Some thoughts on what happens when those images of ivy-covered buildings and hallowed halls disappear from higher education brand identity.
Many schools are making every effort these days to rebrand themselves before (or maybe during?) the coming enrollment apocalypse—and many of these rebrands go well beyond cosmetics—but even these structural reforms seem like too little, if not too late. For many schools, brand identity will require more outside-the-classroom thinking, as a number of trends are pointing towards difficult times ahead. Consider:
- New NACAC rules will contribute to more early decision sweeteners and enrolled transfers, meaning more undergraduate mobility. In addition to the poaching that will occur, 2nd and 3rd year students will be incentivized to transfer to reduce costs/finish before their loans run out, get classes they can't get, or just change the scenery. Your school might one of 2 or 3 your students attend on their way through their education. (If you think you've got rough, imagine the headaches your Giving office will inherit.)
- Rising labor costs are already decreasing tenured faculty, increasing adjuncts. With more online options, popular professors' mobility will increase. As a school's faculty are replaced by highly mobile online adjuncts, how will your school's academic reputation remain unchallenged?
- As costs exceed the ability of students to pay for the residential experience, schools will adapt by offering more online degrees/certificates to stay in business. These degrees will not require residency, so retention will become much more challenging. When students can jump from one online provider to another, their connection to your school will be quickly forgotten.
Other factors that will challenge your brand stickyness:
Campus culture - how do you build and maintain a campus culture without a campus? If you've been selling your experience, and been blessed with a beautiful campus, what constitutes an experience if the physical location isn't included anymore? The boom in amenities that forced schools to spend lavishly on everything from lazy rivers to concierge services will evaporate when your class shifts from move-in day to log-on day.
Rapid acceleration of segmentation - Small schools will have their students poached by mid-sized schools, which will have their students poached from above by big privates and publics, all due to a flight to scale and stability. Schools with personality and differentiation will be seen as exclusive (expensive) unless they can find a way to slash costs without diluting the campus experience. And schools of all sizes will be increasingly threatened from the ASUs and Amazons as they deliver faster/cheaper/shorter degrees and certificates.
What does this mean for your brand? Less loyalty, weaker communities, loosening bonds between students and schools.
So, get busy
Understanding where the brand will be in 10-20 years starts with knowing that the attributes that were defined and leaned on will need to adapt and change for a world where students expect to experience a school where they are, which won't be in classrooms and residence halls. Right now that means the advertising they see, faculty and staff interactions, website, student portals and LMS, among many other brand touchpoints. Imagine these are the only touchpoints these student have with a school. Are these touchpoints capable of establishing brand loyalty by themselves?
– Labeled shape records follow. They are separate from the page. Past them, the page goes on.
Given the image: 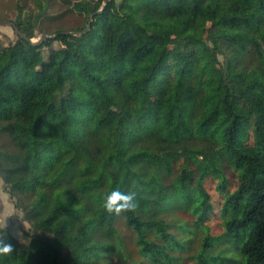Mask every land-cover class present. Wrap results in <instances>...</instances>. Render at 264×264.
I'll return each mask as SVG.
<instances>
[{
	"label": "trees",
	"instance_id": "1",
	"mask_svg": "<svg viewBox=\"0 0 264 264\" xmlns=\"http://www.w3.org/2000/svg\"><path fill=\"white\" fill-rule=\"evenodd\" d=\"M51 1L11 22L52 37L0 41V179L30 227L0 264H98L120 224L132 264H264V0H81L67 30ZM115 189L134 212L105 210Z\"/></svg>",
	"mask_w": 264,
	"mask_h": 264
},
{
	"label": "rangeland",
	"instance_id": "2",
	"mask_svg": "<svg viewBox=\"0 0 264 264\" xmlns=\"http://www.w3.org/2000/svg\"><path fill=\"white\" fill-rule=\"evenodd\" d=\"M38 0H0V21H7L11 22L15 19L18 8L20 7L22 12L29 13L31 15L37 13V2ZM81 1V0H52L49 6L45 9V13L43 14V18L47 16L50 17H58L56 21L49 22L46 19L42 20L43 28L46 29H54V28H61L63 30L71 29L77 27L80 23L82 18L79 17L77 14L69 11L72 4L74 2ZM60 16V17H59ZM48 26V27H46ZM42 34L36 33L35 37L32 39V43H37L40 40ZM16 36L13 32V29L10 25H1L0 24V41L3 44H7L9 42H13ZM45 108V107H44ZM9 146L8 144H3V147ZM2 147V148H3ZM162 211L166 210V207H161ZM175 210V212L168 213L177 221V224L181 223H188L190 224V219L192 218L191 212L192 209L189 208L186 211ZM167 214V213H165ZM167 214V215H168ZM163 215V213H162ZM169 217V216H168ZM6 221V232L10 234L13 238L25 242L27 240V232L30 231L29 224L24 221L23 214L14 208L13 202L9 199L7 193H5L3 189V183L0 179V228H2L3 223ZM221 219H219L217 209H214V214L206 224L210 227V233L212 235H219L222 230L221 226ZM118 239L113 241V245L115 246L116 252L115 254H103L100 258L98 264H132L138 263L141 261L138 248L135 245L134 237L131 233L124 227V225L118 226ZM172 232H175L174 228L171 229ZM121 242H120V241ZM201 239L196 238L193 242V247L190 252L182 255L184 259L189 256H194L198 249L199 243ZM224 257H229L228 253L223 254ZM234 260H238V256L232 255ZM179 264H196V260L194 258L184 260L182 263ZM215 264V263H212ZM236 264V263H232Z\"/></svg>",
	"mask_w": 264,
	"mask_h": 264
},
{
	"label": "clouds",
	"instance_id": "3",
	"mask_svg": "<svg viewBox=\"0 0 264 264\" xmlns=\"http://www.w3.org/2000/svg\"><path fill=\"white\" fill-rule=\"evenodd\" d=\"M138 193L136 191L112 190L105 195L104 208L108 213L120 214L122 212H134L138 207ZM6 221L3 223L0 231L6 230ZM4 235V234H3ZM0 235V237H3ZM14 252V247L10 242L0 238V256H7Z\"/></svg>",
	"mask_w": 264,
	"mask_h": 264
},
{
	"label": "water",
	"instance_id": "4",
	"mask_svg": "<svg viewBox=\"0 0 264 264\" xmlns=\"http://www.w3.org/2000/svg\"><path fill=\"white\" fill-rule=\"evenodd\" d=\"M103 2H104V4H105V3L107 2V0H103ZM101 11H102V10L98 11L97 13H100ZM90 21H91V18L89 19V22L87 23V25L85 26V28H84L81 32H79V33H77V32H72V33H67V34H70V35H77V34H81V35H83V34H85V33L87 32V30H88L89 25H90ZM0 24H1V25H10V26L13 28L14 32H15L19 37H21V38L25 39L26 41L32 43V40H30V39H28L27 37L23 36L22 34L19 33V31H18L16 28H14V24H13V22L0 21ZM47 37L49 38V37H52V36H49V35H42V36L40 37V41H43V40H44L45 38H47Z\"/></svg>",
	"mask_w": 264,
	"mask_h": 264
}]
</instances>
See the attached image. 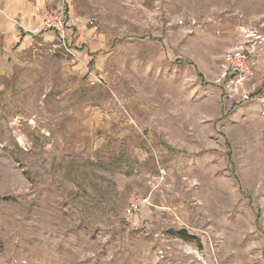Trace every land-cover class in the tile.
<instances>
[{"label":"rangeland","instance_id":"obj_1","mask_svg":"<svg viewBox=\"0 0 264 264\" xmlns=\"http://www.w3.org/2000/svg\"><path fill=\"white\" fill-rule=\"evenodd\" d=\"M61 1L0 6V264H264V0Z\"/></svg>","mask_w":264,"mask_h":264},{"label":"built area","instance_id":"obj_2","mask_svg":"<svg viewBox=\"0 0 264 264\" xmlns=\"http://www.w3.org/2000/svg\"><path fill=\"white\" fill-rule=\"evenodd\" d=\"M52 32L64 41L65 21L61 12H49L42 17L40 26L30 32L32 35H41ZM252 51L246 43L231 48L223 57L221 64V74L217 83L224 86V90L229 98H238L242 103L251 102L249 93H245L244 85L252 75L251 65Z\"/></svg>","mask_w":264,"mask_h":264},{"label":"crops","instance_id":"obj_3","mask_svg":"<svg viewBox=\"0 0 264 264\" xmlns=\"http://www.w3.org/2000/svg\"><path fill=\"white\" fill-rule=\"evenodd\" d=\"M61 4V0H0L1 12L5 17L1 27L10 33V42H23L27 36H22L20 31L31 29L38 23L44 10L54 7L58 10Z\"/></svg>","mask_w":264,"mask_h":264},{"label":"trees","instance_id":"obj_4","mask_svg":"<svg viewBox=\"0 0 264 264\" xmlns=\"http://www.w3.org/2000/svg\"><path fill=\"white\" fill-rule=\"evenodd\" d=\"M36 36H37V35H36ZM180 235L182 236V238H183V237H185V238H186V236H184V233H181Z\"/></svg>","mask_w":264,"mask_h":264}]
</instances>
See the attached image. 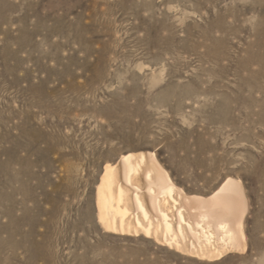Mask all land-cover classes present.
I'll use <instances>...</instances> for the list:
<instances>
[{
    "label": "rangeland",
    "instance_id": "rangeland-1",
    "mask_svg": "<svg viewBox=\"0 0 264 264\" xmlns=\"http://www.w3.org/2000/svg\"><path fill=\"white\" fill-rule=\"evenodd\" d=\"M151 153L240 183L243 252L104 231L105 166ZM0 264H264V0H0Z\"/></svg>",
    "mask_w": 264,
    "mask_h": 264
},
{
    "label": "bare ground",
    "instance_id": "bare-ground-1",
    "mask_svg": "<svg viewBox=\"0 0 264 264\" xmlns=\"http://www.w3.org/2000/svg\"><path fill=\"white\" fill-rule=\"evenodd\" d=\"M118 173L105 166L97 186V218L106 233L141 234L200 260L244 251L247 201L238 181L226 179L206 198L186 196L153 153L123 156Z\"/></svg>",
    "mask_w": 264,
    "mask_h": 264
}]
</instances>
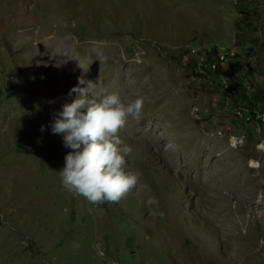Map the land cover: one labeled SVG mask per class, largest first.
I'll list each match as a JSON object with an SVG mask.
<instances>
[{
	"label": "rangeland",
	"instance_id": "obj_1",
	"mask_svg": "<svg viewBox=\"0 0 264 264\" xmlns=\"http://www.w3.org/2000/svg\"><path fill=\"white\" fill-rule=\"evenodd\" d=\"M210 47L237 56L218 75ZM235 76L264 101V0H0V264H264L263 115ZM78 77L153 116L117 130L146 187L116 201L60 183L49 127Z\"/></svg>",
	"mask_w": 264,
	"mask_h": 264
},
{
	"label": "clouds",
	"instance_id": "obj_2",
	"mask_svg": "<svg viewBox=\"0 0 264 264\" xmlns=\"http://www.w3.org/2000/svg\"><path fill=\"white\" fill-rule=\"evenodd\" d=\"M89 81L78 77L65 93L71 99L62 102L51 120L49 130L60 134L69 149L57 171L61 185L87 201H116L131 188L146 187L139 169L124 167L132 149L116 134L129 115L140 112L142 99L124 102L116 91L93 92ZM148 202H155V197H148Z\"/></svg>",
	"mask_w": 264,
	"mask_h": 264
},
{
	"label": "trees",
	"instance_id": "obj_3",
	"mask_svg": "<svg viewBox=\"0 0 264 264\" xmlns=\"http://www.w3.org/2000/svg\"><path fill=\"white\" fill-rule=\"evenodd\" d=\"M249 49L250 48H245V49H242V51L244 53H249L248 52ZM178 55L182 56L181 53H179ZM215 55H216V49H213L212 47H210V50H207L206 57H205L206 59L209 60L208 63L213 60ZM236 57H237L236 55H233V56H230L229 58L225 59L224 61L226 62V61H229L230 59H236ZM249 57L253 58V56H251V55H249ZM208 63L203 61V63L199 66V68L203 69L204 71H208V72L212 73V75H218L217 67H220L221 65L217 66L216 68L215 67L211 68L208 65ZM254 63H256V62H254ZM217 64H219V63H217ZM192 69L194 72H196L194 70L195 67H192ZM230 84H231L230 86H227V90H228V92L230 91V89L233 90V99L235 101V104L242 111H244L245 109H249V108L252 109L253 106L258 107L259 111L264 110V103H263L264 101H262V99H259V98L253 99L250 96V90H249L250 84L243 83L237 76L232 78V80L230 81ZM221 85L226 87V85H224V84H221ZM224 95L226 96V94H224ZM262 96L264 98V90L262 92ZM254 113L255 112H253V114ZM257 117H258L257 118L258 124L260 125V127L262 129V133L264 134V119L260 117V112H258Z\"/></svg>",
	"mask_w": 264,
	"mask_h": 264
},
{
	"label": "bare ground",
	"instance_id": "obj_4",
	"mask_svg": "<svg viewBox=\"0 0 264 264\" xmlns=\"http://www.w3.org/2000/svg\"><path fill=\"white\" fill-rule=\"evenodd\" d=\"M220 57H221V55H220ZM118 94L120 95L121 99L124 102H127L128 100L132 99V97H129L128 99H125L123 97V93L121 91H119ZM124 125L128 126L132 132H142L143 131V126H145L144 125V117L139 115V114H137L136 116H131L130 115V117L128 119H126V122H125ZM152 130H153V116L150 118V121H148V128L146 130H144V131L148 132L149 133L148 135L152 136V134H151ZM152 138H154V137H152ZM155 139H157V138H155ZM233 146H235V145H233ZM195 160L196 159H195L194 155L193 156H190V155L184 156V160L182 161L183 166H181V167L183 169H185L186 173H189L190 172V167H191L190 164H194L193 170H194L195 175L198 176V174L201 172L202 166L201 165H197L195 163Z\"/></svg>",
	"mask_w": 264,
	"mask_h": 264
},
{
	"label": "built area",
	"instance_id": "obj_5",
	"mask_svg": "<svg viewBox=\"0 0 264 264\" xmlns=\"http://www.w3.org/2000/svg\"><path fill=\"white\" fill-rule=\"evenodd\" d=\"M191 51V50H190ZM224 61V55H221V62L220 64H213L212 61L208 63V65L212 68V67H217L219 65H221V63ZM200 66V65H199ZM262 114H264V110L262 111ZM263 119H264V115H263Z\"/></svg>",
	"mask_w": 264,
	"mask_h": 264
}]
</instances>
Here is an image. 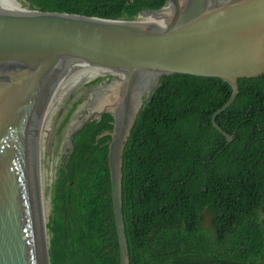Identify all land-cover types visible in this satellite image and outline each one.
I'll use <instances>...</instances> for the list:
<instances>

Another way of putting it: many of the services that are delivered in person on your campus will be delivered through screens remotely in the very near future. How will that change the connection your students feel with your brand?
What can be learned from brands that maintain loyalty without place? Apple? Nike? Their loyalists form a community without residence halls, and yet they thrive. They focus on the kind of touchpoints that don't require location. So, superior products, services, people, and storytelling to envelope the customer in a cohesive brand experience.
Enter the Experiential Online School Brand
Some schools that are already online and rapidly moving more functions there might end up where other experiential brands are. Schools might launch a local presence where their online students are, in a retail location. Where will these local storefronts be located? What will their location and appearance say about their brand?
What happens when an established higher ed brand – let's say ASU – opens an Apple store-like presence for their local online students for advising, tech support, financial aid, everything but physical classrooms. Will local high schools students who recognize the brand but never considered applying due to distance and cost suddenly see an ASU degree as a realistic goal?
I think so. Imagine walking through a reopened urban retail mall filled with school storefronts...which schools will be there? Can schools afford not to be?
One more thing...
What will students value more than a great residential experience? What are they willing to trade? Many high school students will no longer expect a 4-6 year experience away at school before starting a career - many will see their education and career merge, with no clean break between degree completion and job offers. Many will try to get a job before graduation, or blend education with their first job - some because they no longer see the distinct phases, some because they can't afford 6 years of undergraduate education before earning a living, so they seek to to start a career as soon as possible. Schools that can stay with a student through this blended time will prosper by building loyalty and value, schools that miss this transition will suffer.